[Dataset excerpts]
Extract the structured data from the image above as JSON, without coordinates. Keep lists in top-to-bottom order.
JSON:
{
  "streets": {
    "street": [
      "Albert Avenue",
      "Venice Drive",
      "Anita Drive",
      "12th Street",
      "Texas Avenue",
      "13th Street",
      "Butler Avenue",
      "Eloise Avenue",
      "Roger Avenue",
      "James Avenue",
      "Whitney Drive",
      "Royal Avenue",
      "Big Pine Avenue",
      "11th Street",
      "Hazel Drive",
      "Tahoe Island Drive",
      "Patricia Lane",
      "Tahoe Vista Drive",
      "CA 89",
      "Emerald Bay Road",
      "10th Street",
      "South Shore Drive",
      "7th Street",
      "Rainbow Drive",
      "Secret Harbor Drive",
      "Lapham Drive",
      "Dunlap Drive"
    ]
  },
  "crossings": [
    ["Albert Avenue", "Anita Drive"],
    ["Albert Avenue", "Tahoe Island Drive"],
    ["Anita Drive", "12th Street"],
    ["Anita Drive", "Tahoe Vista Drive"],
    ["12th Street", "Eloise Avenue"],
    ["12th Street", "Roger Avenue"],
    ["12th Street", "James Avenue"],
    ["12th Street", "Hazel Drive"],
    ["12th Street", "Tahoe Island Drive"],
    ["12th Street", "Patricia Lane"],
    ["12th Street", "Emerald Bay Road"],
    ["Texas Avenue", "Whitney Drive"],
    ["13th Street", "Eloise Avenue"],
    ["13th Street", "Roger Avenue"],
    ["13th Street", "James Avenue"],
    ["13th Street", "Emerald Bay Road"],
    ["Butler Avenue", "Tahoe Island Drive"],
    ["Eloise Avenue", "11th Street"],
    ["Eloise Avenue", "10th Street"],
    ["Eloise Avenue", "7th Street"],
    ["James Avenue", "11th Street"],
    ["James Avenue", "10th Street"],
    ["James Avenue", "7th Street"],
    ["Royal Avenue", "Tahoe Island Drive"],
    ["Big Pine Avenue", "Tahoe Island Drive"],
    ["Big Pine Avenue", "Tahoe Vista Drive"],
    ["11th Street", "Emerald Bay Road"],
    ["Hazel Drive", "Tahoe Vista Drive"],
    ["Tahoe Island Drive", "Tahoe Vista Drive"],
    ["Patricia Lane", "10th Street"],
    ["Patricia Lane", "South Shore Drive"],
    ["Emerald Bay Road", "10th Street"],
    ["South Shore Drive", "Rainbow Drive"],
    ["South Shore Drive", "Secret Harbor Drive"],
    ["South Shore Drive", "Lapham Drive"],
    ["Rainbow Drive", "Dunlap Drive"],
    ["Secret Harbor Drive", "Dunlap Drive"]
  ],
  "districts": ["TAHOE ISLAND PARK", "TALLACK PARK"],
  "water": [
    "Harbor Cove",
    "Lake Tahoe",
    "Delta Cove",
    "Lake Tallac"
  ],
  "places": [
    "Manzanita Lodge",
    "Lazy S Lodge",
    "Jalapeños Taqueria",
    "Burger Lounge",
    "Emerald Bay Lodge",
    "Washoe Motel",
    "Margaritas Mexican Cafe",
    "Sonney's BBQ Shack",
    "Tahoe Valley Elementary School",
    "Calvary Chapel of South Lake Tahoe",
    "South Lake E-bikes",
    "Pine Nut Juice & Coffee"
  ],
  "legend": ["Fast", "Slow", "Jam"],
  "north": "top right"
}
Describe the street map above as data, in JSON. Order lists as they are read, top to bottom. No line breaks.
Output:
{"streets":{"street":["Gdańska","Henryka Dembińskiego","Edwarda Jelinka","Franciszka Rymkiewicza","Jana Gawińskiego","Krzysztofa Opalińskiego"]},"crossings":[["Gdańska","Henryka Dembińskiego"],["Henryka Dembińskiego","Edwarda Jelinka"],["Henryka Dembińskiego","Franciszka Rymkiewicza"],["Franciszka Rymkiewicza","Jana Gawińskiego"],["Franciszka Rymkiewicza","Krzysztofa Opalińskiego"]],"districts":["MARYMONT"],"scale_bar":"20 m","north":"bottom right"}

Problem description
Please type the entries above out again exactly.

Output below
Extract the structured data from the image above as JSON, without coordinates. Keep lists in top-to-bottom order.
JSON:
{
  "streets": {
    "street": [
      "Albert Avenue",
      "Venice Drive",
      "Anita Drive",
      "12th Street",
      "Texas Avenue",
      "13th Street",
      "Butler Avenue",
      "Eloise Avenue",
      "Roger Avenue",
      "James Avenue",
      "Whitney Drive",
      "Royal Avenue",
      "Big Pine Avenue",
      "11th Street",
      "Hazel Drive",
      "Tahoe Island Drive",
      "Patricia Lane",
      "Tahoe Vista Drive",
      "CA 89",
      "Emerald Bay Road",
      "10th Street",
      "South Shore Drive",
      "7th Street",
      "Rainbow Drive",
      "Secret Harbor Drive",
      "Lapham Drive",
      "Dunlap Drive"
    ]
  },
  "crossings": [
    ["Albert Avenue", "Anita Drive"],
    ["Albert Avenue", "Tahoe Island Drive"],
    ["Anita Drive", "12th Street"],
    ["Anita Drive", "Tahoe Vista Drive"],
    ["12th Street", "Eloise Avenue"],
    ["12th Street", "Roger Avenue"],
    ["12th Street", "James Avenue"],
    ["12th Street", "Hazel Drive"],
    ["12th Street", "Tahoe Island Drive"],
    ["12th Street", "Patricia Lane"],
    ["12th Street", "Emerald Bay Road"],
    ["Texas Avenue", "Whitney Drive"],
    ["13th Street", "Eloise Avenue"],
    ["13th Street", "Roger Avenue"],
    ["13th Street", "James Avenue"],
    ["13th Street", "Emerald Bay Road"],
    ["Butler Avenue", "Tahoe Island Drive"],
    ["Eloise Avenue", "11th Street"],
    ["Eloise Avenue", "10th Street"],
    ["Eloise Avenue", "7th Street"],
    ["James Avenue", "11th Street"],
    ["James Avenue", "10th Street"],
    ["James Avenue", "7th Street"],
    ["Royal Avenue", "Tahoe Island Drive"],
    ["Big Pine Avenue", "Tahoe Island Drive"],
    ["Big Pine Avenue", "Tahoe Vista Drive"],
    ["11th Street", "Emerald Bay Road"],
    ["Hazel Drive", "Tahoe Vista Drive"],
    ["Tahoe Island Drive", "Tahoe Vista Drive"],
    ["Patricia Lane", "10th Street"],
    ["Patricia Lane", "South Shore Drive"],
    ["Emerald Bay Road", "10th Street"],
    ["South Shore Drive", "Rainbow Drive"],
    ["South Shore Drive", "Secret Harbor Drive"],
    ["South Shore Drive", "Lapham Drive"],
    ["Rainbow Drive", "Dunlap Drive"],
    ["Secret Harbor Drive", "Dunlap Drive"]
  ],
  "districts": ["TAHOE ISLAND PARK", "TALLACK PARK"],
  "water": [
    "Harbor Cove",
    "Lake Tahoe",
    "Delta Cove",
    "Lake Tallac"
  ],
  "places": [
    "Manzanita Lodge",
    "Lazy S Lodge",
    "Jalapeños Taqueria",
    "Burger Lounge",
    "Emerald Bay Lodge",
    "Washoe Motel",
    "Margaritas Mexican Cafe",
    "Sonney's BBQ Shack",
    "Tahoe Valley Elementary School",
    "Calvary Chapel of South Lake Tahoe",
    "South Lake E-bikes",
    "Pine Nut Juice & Coffee"
  ],
  "legend": ["Fast", "Slow", "Jam"],
  "north": "top right"
}
Describe the street map above as data, in JSON. Order lists as they are read, top to bottom. No line breaks.
Output:
{"streets":{"street":["Gdańska","Henryka Dembińskiego","Edwarda Jelinka","Franciszka Rymkiewicza","Jana Gawińskiego","Krzysztofa Opalińskiego"]},"crossings":[["Gdańska","Henryka Dembińskiego"],["Henryka Dembińskiego","Edwarda Jelinka"],["Henryka Dembińskiego","Franciszka Rymkiewicza"],["Franciszka Rymkiewicza","Jana Gawińskiego"],["Franciszka Rymkiewicza","Krzysztofa Opalińskiego"]],"districts":["MARYMONT"],"scale_bar":"20 m","north":"bottom right"}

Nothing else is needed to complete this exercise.